La guerra in Afghanistan, conclusa con la vittoria dei Talebani nell’agosto 2021, continua a creare polemiche.

Meno di due mesi fa, Washington e Kabul si rinfacciavano reciprocamente il mancato rispetto dell’accordo di Doha, il patto firmato nella capitale del Qatar nel febbraio 2020 per il ritiro dei soldati statunitensi, in cambio di un vago impegno dei Talebani nel negoziato intra-afghano e nel controterrorismo. Da due giorni, invece, la polemica è tutta nel perimetro della politica statunitense. Anche se ci sono diverse lezioni anche per chi ne è fuori.

La Casa Bianca ha infatti reso pubblico il 6 aprile un rapporto di 12 pagine: la sintesi di una rapporto più ampio, redatto sotto la guida del Consiglio di sicurezza nazionale, sul ritiro dall’Afghanistan, nell’agosto 2021. La tesi principale è una: gran parte delle responsabilità del ritiro disastroso – che pure Biden aveva rivendicato come un successo, subito dopo – è di Donald Trump.

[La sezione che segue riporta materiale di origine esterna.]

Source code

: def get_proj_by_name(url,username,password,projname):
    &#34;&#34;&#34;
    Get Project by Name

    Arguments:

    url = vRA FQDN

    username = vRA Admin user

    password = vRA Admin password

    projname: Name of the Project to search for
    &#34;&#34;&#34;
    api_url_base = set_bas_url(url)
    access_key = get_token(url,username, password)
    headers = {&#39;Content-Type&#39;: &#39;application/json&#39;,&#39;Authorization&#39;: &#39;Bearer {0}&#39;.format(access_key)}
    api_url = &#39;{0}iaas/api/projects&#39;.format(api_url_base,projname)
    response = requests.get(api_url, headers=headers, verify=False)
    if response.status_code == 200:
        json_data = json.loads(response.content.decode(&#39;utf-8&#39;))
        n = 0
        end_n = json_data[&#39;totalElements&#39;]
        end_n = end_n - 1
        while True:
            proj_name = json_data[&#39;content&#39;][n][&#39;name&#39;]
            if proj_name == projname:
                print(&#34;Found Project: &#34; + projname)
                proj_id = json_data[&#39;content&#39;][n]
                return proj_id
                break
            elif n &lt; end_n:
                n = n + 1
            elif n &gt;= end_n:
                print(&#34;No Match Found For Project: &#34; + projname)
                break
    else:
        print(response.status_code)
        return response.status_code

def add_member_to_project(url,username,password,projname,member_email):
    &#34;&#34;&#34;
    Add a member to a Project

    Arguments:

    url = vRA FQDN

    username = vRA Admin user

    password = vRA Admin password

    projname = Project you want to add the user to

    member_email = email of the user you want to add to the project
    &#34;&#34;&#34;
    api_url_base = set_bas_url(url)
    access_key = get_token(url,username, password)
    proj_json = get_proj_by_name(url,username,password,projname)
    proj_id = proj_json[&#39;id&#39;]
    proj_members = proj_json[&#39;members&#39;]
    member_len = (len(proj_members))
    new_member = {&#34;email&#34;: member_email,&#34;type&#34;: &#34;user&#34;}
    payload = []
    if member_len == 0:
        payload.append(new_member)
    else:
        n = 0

E in parte dell’intelligence, incapace di vedere quel che andava visto: la forza dei Talebani, la debolezza del governo di Kabul, la possibilità che il castello di carte, corruzione, occupazione militare cadesse così velocemente.

BIDEN, SI LEGGE NEL RAPPORTO – presentato alla stampa dal portavoce del Consiglio di sicurezza nazionale, John Kirby – aveva le mani legate. «Le scelte del Presidente Biden su come eseguire il ritiro dall’Afghanistan sono state fortemente vincolate dalle condizioni create dal suo predecessore». Il quale aveva lasciato «una data per il ritiro, ma nessun piano per eseguirlo». Sul fronte militare, quando il presidente Biden entra in carica, il 20 gennaio 2021, i Talebani si trovano «nella posizione militare più forte che avessero mai avuto dal 2001, controllando o contestando quasi la metà del Paese. Allo stesso tempo, gli Stati uniti avevano solo 2.500 truppe sul terreno, il numero più basso di truppe sul terreno dal 2001».

SUL FRONTE POLITICO, quando Biden entra in carica i Talebani hanno già incassato la firma dell’accordo di Doha. Così squilibrato che Kirby ha avuto gioco facile nel denunciarne l’inadeguatezza: Trump infatti, pensando di capitalizzare nelle successive elezioni, poi perse, aveva optato per un dialogo bilaterale, tra Usa e Talebani, escludendo del tutto il governo di Kabul. Ed è stato solo un caso che il suo invito ai Talebani a Camp David, in occasione del ventennale dagli attacchi alle Torri Gemelle, sia saltato all’ultimo.

SECONDO LA SINTESI del rapporto (molte pagine rimangono secretate), il ritiro dunque era giusto, necessario. Le premesse, create da Trump, lo hanno reso difficile. Biden aveva due alternative, una volta insediatosi: confermare l’accordo di Doha o rilanciare la guerra contro i Talebani. Scelta la prima opzione, il resto è stato conseguente. Colpa dell’intelligence e di Trump, il quale giovedì ha dichiarato sui social che quegli «imbecilli» dei funzionari della Casa Bianca sono responsabili «per una resa gravemente incompetente in Afghanistan». «L’unico responsabile è Biden, nessun altro!».

PER TIRARE LE SOMME: Biden, Commander in Chief solo quando conviene, si autoassolve. I Talebani, tra Kandahar e Kabul, se la ridono. E Washington, tutta presa a bisticciare tra Repubblicani e Democratici sulle responsabilità dell’uscita disastrosa, perde un’altra occasione per affrontare la questione più urgente: che fare, ora, con i Talebani al potere? Quale la posizione degli Stati uniti? Quella del governo italiano, incapace perfino di fare un vero bilancio su 20 anni di presenza militare, rimane ancora più misteriosa.